■ **TASK DETAILS**:
Starting from the line that holds "16. Januar 2012", print each remaining line of the entries exactly, ending with the last.

[Opening DATA FOR THIS TASK section]

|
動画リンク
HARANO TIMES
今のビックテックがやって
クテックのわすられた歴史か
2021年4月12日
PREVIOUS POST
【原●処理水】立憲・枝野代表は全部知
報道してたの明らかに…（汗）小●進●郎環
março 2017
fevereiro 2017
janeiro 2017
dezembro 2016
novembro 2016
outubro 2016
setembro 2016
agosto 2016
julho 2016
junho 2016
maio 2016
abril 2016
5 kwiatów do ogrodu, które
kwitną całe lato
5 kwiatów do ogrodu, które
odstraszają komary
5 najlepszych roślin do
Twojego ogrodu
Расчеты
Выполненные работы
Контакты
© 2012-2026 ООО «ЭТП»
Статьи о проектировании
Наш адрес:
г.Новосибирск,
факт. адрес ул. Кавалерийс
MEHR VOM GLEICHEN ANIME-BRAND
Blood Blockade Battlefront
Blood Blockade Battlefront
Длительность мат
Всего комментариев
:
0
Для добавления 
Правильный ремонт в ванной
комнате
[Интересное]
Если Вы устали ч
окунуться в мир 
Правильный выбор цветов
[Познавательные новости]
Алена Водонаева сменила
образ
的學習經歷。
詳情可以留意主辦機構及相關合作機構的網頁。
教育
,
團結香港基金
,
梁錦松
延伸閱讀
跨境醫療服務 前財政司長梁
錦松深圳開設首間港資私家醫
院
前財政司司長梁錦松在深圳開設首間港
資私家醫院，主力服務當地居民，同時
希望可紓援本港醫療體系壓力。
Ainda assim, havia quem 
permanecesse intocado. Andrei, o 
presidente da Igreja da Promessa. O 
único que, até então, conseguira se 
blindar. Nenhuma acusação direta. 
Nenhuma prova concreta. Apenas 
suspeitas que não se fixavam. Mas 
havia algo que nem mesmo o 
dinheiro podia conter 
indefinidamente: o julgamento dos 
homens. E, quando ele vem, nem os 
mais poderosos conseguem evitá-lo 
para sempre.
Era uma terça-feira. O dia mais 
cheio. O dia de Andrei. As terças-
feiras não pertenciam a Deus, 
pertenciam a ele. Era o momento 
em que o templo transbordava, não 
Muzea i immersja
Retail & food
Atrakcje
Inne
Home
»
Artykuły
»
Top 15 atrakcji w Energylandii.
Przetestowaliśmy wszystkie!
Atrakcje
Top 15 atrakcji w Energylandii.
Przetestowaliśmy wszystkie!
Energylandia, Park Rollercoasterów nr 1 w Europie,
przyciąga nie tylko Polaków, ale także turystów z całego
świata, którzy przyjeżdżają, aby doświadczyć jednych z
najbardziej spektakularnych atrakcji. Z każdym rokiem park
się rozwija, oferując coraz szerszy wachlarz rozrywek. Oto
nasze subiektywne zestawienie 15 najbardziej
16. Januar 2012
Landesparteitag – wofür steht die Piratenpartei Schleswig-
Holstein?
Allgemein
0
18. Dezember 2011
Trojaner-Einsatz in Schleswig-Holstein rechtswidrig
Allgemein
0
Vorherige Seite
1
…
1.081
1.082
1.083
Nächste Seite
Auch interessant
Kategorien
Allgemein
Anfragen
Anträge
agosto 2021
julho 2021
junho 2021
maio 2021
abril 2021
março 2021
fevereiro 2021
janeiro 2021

[Closing DATA FOR THIS TASK section]

■ **ANSWER AREA**:
16. Januar 2012
Landesparteitag – wofür steht die Piratenpartei Schleswig-
Holstein?
Allgemein
0
18. Dezember 2011
Trojaner-Einsatz in Schleswig-Holstein rechtswidrig
Allgemein
0
Vorherige Seite
1
…
1.081
1.082
1.083
Nächste Seite
Auch interessant
Kategorien
Allgemein
Anfragen
Anträge
agosto 2021
julho 2021
junho 2021
maio 2021
abril 2021
março 2021
fevereiro 2021
janeiro 2021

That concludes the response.